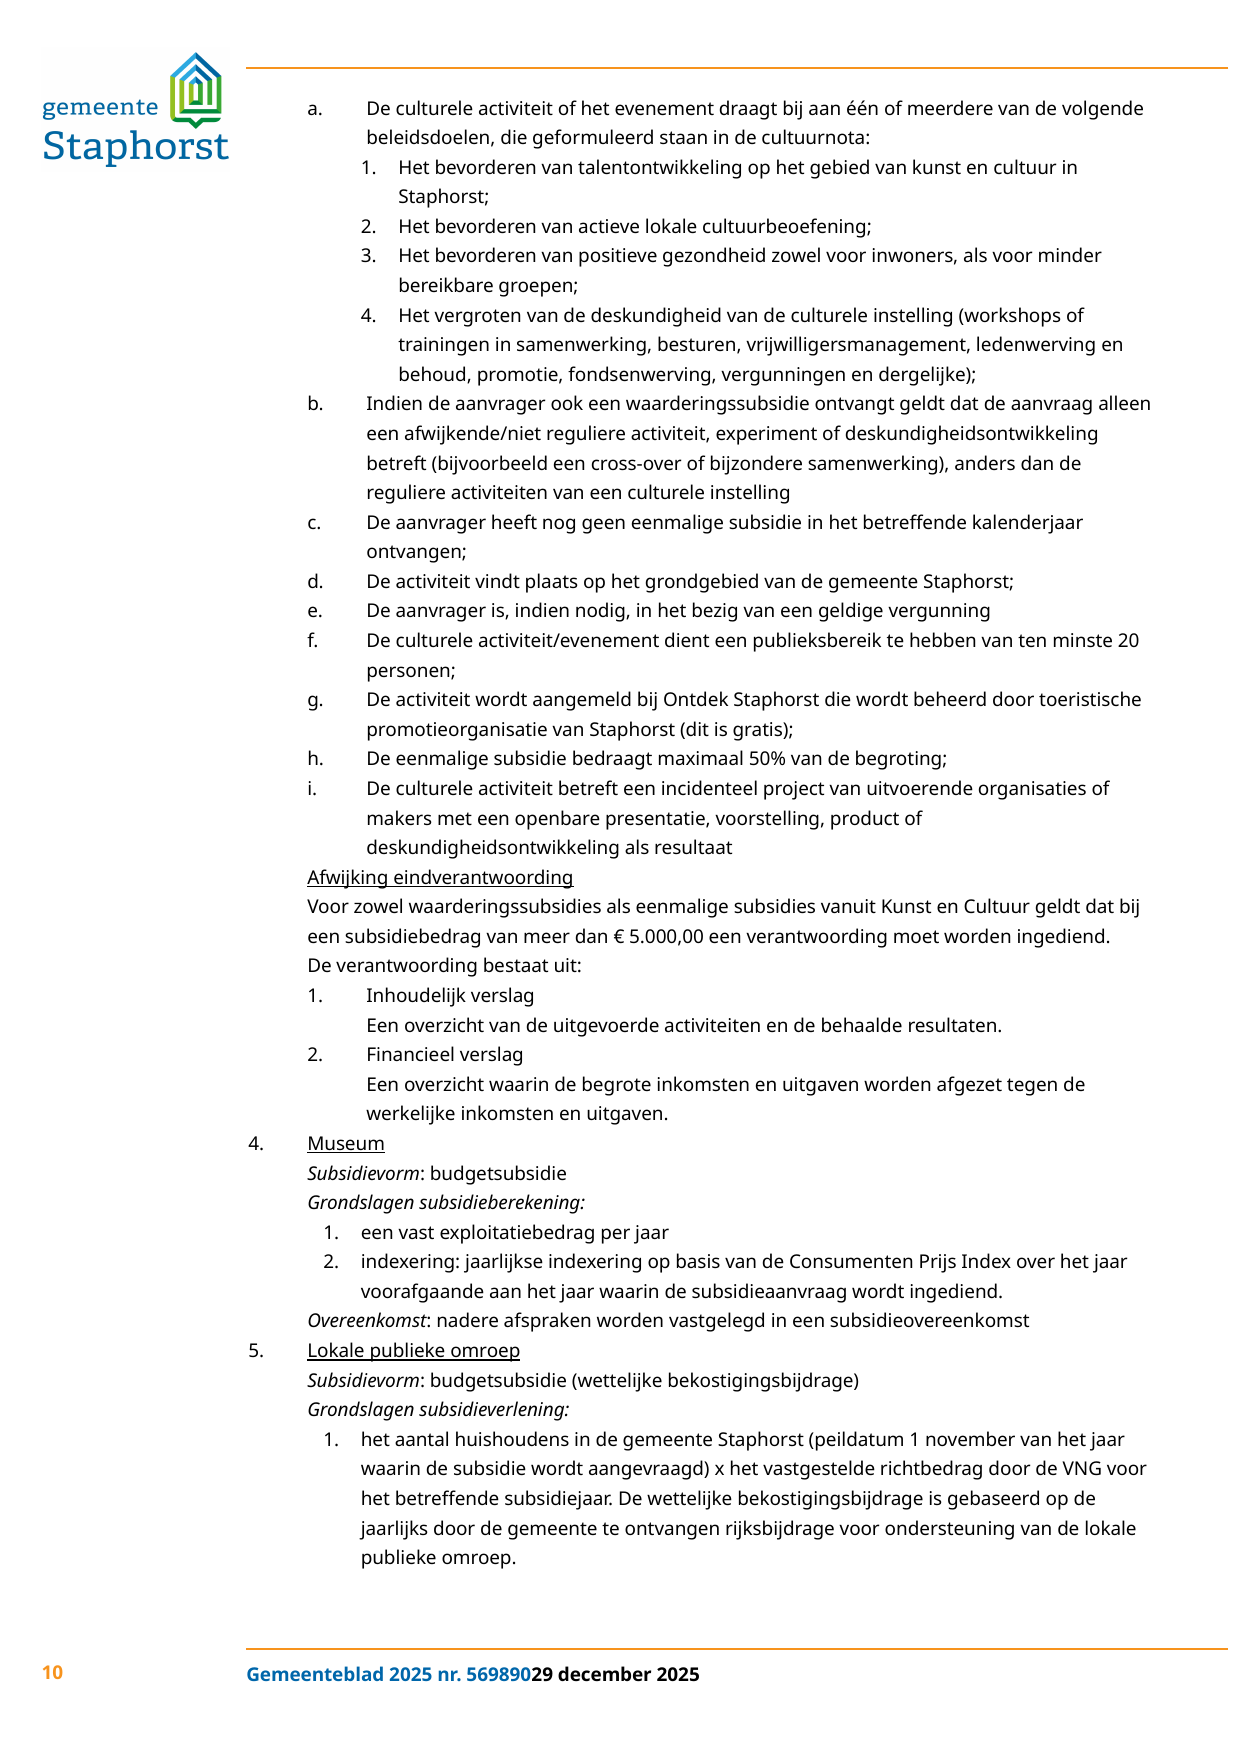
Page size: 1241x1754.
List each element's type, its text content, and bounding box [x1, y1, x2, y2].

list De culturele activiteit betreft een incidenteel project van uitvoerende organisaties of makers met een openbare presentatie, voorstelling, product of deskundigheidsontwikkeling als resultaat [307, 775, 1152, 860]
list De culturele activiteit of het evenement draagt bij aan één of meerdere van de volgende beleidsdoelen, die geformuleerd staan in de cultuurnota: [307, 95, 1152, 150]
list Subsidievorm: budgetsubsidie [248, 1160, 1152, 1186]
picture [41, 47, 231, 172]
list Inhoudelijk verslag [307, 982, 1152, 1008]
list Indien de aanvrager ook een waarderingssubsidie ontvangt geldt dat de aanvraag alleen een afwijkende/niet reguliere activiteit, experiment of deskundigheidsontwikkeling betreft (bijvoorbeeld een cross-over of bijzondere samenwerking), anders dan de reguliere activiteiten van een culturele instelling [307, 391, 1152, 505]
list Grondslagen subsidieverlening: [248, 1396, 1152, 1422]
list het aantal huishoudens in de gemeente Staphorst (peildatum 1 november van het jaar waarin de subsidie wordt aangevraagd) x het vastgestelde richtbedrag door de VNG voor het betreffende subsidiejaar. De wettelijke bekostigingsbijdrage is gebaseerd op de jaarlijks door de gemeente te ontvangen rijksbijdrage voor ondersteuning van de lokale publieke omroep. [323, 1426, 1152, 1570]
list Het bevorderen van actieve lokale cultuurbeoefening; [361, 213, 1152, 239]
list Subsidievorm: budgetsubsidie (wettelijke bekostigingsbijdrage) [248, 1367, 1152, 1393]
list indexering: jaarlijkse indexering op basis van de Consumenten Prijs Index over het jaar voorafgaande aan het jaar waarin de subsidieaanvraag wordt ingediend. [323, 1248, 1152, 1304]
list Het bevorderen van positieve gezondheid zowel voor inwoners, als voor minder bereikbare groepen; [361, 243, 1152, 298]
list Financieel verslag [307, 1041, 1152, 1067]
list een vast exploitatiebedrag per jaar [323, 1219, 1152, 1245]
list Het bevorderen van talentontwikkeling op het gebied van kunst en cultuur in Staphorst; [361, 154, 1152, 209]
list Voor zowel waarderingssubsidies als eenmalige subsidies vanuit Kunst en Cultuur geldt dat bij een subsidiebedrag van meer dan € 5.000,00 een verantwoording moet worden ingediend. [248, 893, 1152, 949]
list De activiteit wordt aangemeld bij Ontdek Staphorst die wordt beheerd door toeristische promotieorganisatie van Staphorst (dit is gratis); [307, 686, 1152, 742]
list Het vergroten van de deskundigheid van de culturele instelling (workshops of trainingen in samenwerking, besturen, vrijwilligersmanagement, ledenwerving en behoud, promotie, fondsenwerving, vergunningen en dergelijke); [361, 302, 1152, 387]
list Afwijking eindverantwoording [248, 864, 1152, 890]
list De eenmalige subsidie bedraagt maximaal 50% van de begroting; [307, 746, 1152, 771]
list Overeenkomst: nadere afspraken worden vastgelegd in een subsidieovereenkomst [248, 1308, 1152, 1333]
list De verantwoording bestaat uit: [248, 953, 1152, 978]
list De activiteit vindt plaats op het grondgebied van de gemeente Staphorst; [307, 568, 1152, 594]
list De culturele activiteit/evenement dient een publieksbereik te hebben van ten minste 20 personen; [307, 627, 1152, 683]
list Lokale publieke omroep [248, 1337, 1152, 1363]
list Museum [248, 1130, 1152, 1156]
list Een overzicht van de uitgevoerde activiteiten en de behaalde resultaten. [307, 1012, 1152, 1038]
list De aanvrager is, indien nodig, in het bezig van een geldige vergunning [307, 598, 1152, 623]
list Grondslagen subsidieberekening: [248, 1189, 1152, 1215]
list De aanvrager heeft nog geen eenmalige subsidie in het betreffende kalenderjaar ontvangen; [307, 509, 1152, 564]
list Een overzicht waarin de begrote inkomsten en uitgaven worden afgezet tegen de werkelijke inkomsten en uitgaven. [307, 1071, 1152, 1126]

Stated task: Retype every line of the listing above character for character, leaving out the pictures.

Answer to the exercise:
Page size: 1241x1754.
List each element's type, its text content, and bounding box [x1, y1, x2, y2].

list De culturele activiteit betreft een incidenteel project van uitvoerende organisaties of makers met een openbare presentatie, voorstelling, product of deskundigheidsontwikkeling als resultaat [307, 775, 1152, 860]
list De culturele activiteit of het evenement draagt bij aan één of meerdere van de volgende beleidsdoelen, die geformuleerd staan in de cultuurnota: [307, 95, 1152, 150]
list Subsidievorm: budgetsubsidie [248, 1160, 1152, 1186]
picture [41, 47, 231, 172]
list Inhoudelijk verslag [307, 982, 1152, 1008]
list Indien de aanvrager ook een waarderingssubsidie ontvangt geldt dat de aanvraag alleen een afwijkende/niet reguliere activiteit, experiment of deskundigheidsontwikkeling betreft (bijvoorbeeld een cross-over of bijzondere samenwerking), anders dan de reguliere activiteiten van een culturele instelling [307, 391, 1152, 505]
list Grondslagen subsidieverlening: [248, 1396, 1152, 1422]
list het aantal huishoudens in de gemeente Staphorst (peildatum 1 november van het jaar waarin de subsidie wordt aangevraagd) x het vastgestelde richtbedrag door de VNG voor het betreffende subsidiejaar. De wettelijke bekostigingsbijdrage is gebaseerd op de jaarlijks door de gemeente te ontvangen rijksbijdrage voor ondersteuning van de lokale publieke omroep. [323, 1426, 1152, 1570]
list Het bevorderen van actieve lokale cultuurbeoefening; [361, 213, 1152, 239]
list Subsidievorm: budgetsubsidie (wettelijke bekostigingsbijdrage) [248, 1367, 1152, 1393]
list indexering: jaarlijkse indexering op basis van de Consumenten Prijs Index over het jaar voorafgaande aan het jaar waarin de subsidieaanvraag wordt ingediend. [323, 1248, 1152, 1304]
list Het bevorderen van positieve gezondheid zowel voor inwoners, als voor minder bereikbare groepen; [361, 243, 1152, 298]
list Financieel verslag [307, 1041, 1152, 1067]
list een vast exploitatiebedrag per jaar [323, 1219, 1152, 1245]
list Het bevorderen van talentontwikkeling op het gebied van kunst en cultuur in Staphorst; [361, 154, 1152, 209]
list Voor zowel waarderingssubsidies als eenmalige subsidies vanuit Kunst en Cultuur geldt dat bij een subsidiebedrag van meer dan € 5.000,00 een verantwoording moet worden ingediend. [248, 893, 1152, 949]
list De activiteit wordt aangemeld bij Ontdek Staphorst die wordt beheerd door toeristische promotieorganisatie van Staphorst (dit is gratis); [307, 686, 1152, 742]
list Het vergroten van de deskundigheid van de culturele instelling (workshops of trainingen in samenwerking, besturen, vrijwilligersmanagement, ledenwerving en behoud, promotie, fondsenwerving, vergunningen en dergelijke); [361, 302, 1152, 387]
list Afwijking eindverantwoording [248, 864, 1152, 890]
list De eenmalige subsidie bedraagt maximaal 50% van de begroting; [307, 746, 1152, 771]
list Overeenkomst: nadere afspraken worden vastgelegd in een subsidieovereenkomst [248, 1308, 1152, 1333]
list De verantwoording bestaat uit: [248, 953, 1152, 978]
list De activiteit vindt plaats op het grondgebied van de gemeente Staphorst; [307, 568, 1152, 594]
list De culturele activiteit/evenement dient een publieksbereik te hebben van ten minste 20 personen; [307, 627, 1152, 683]
list Lokale publieke omroep [248, 1337, 1152, 1363]
list Museum [248, 1130, 1152, 1156]
list Een overzicht van de uitgevoerde activiteiten en de behaalde resultaten. [307, 1012, 1152, 1038]
list De aanvrager is, indien nodig, in het bezig van een geldige vergunning [307, 598, 1152, 623]
list Grondslagen subsidieberekening: [248, 1189, 1152, 1215]
list De aanvrager heeft nog geen eenmalige subsidie in het betreffende kalenderjaar ontvangen; [307, 509, 1152, 564]
list Een overzicht waarin de begrote inkomsten en uitgaven worden afgezet tegen de werkelijke inkomsten en uitgaven. [307, 1071, 1152, 1126]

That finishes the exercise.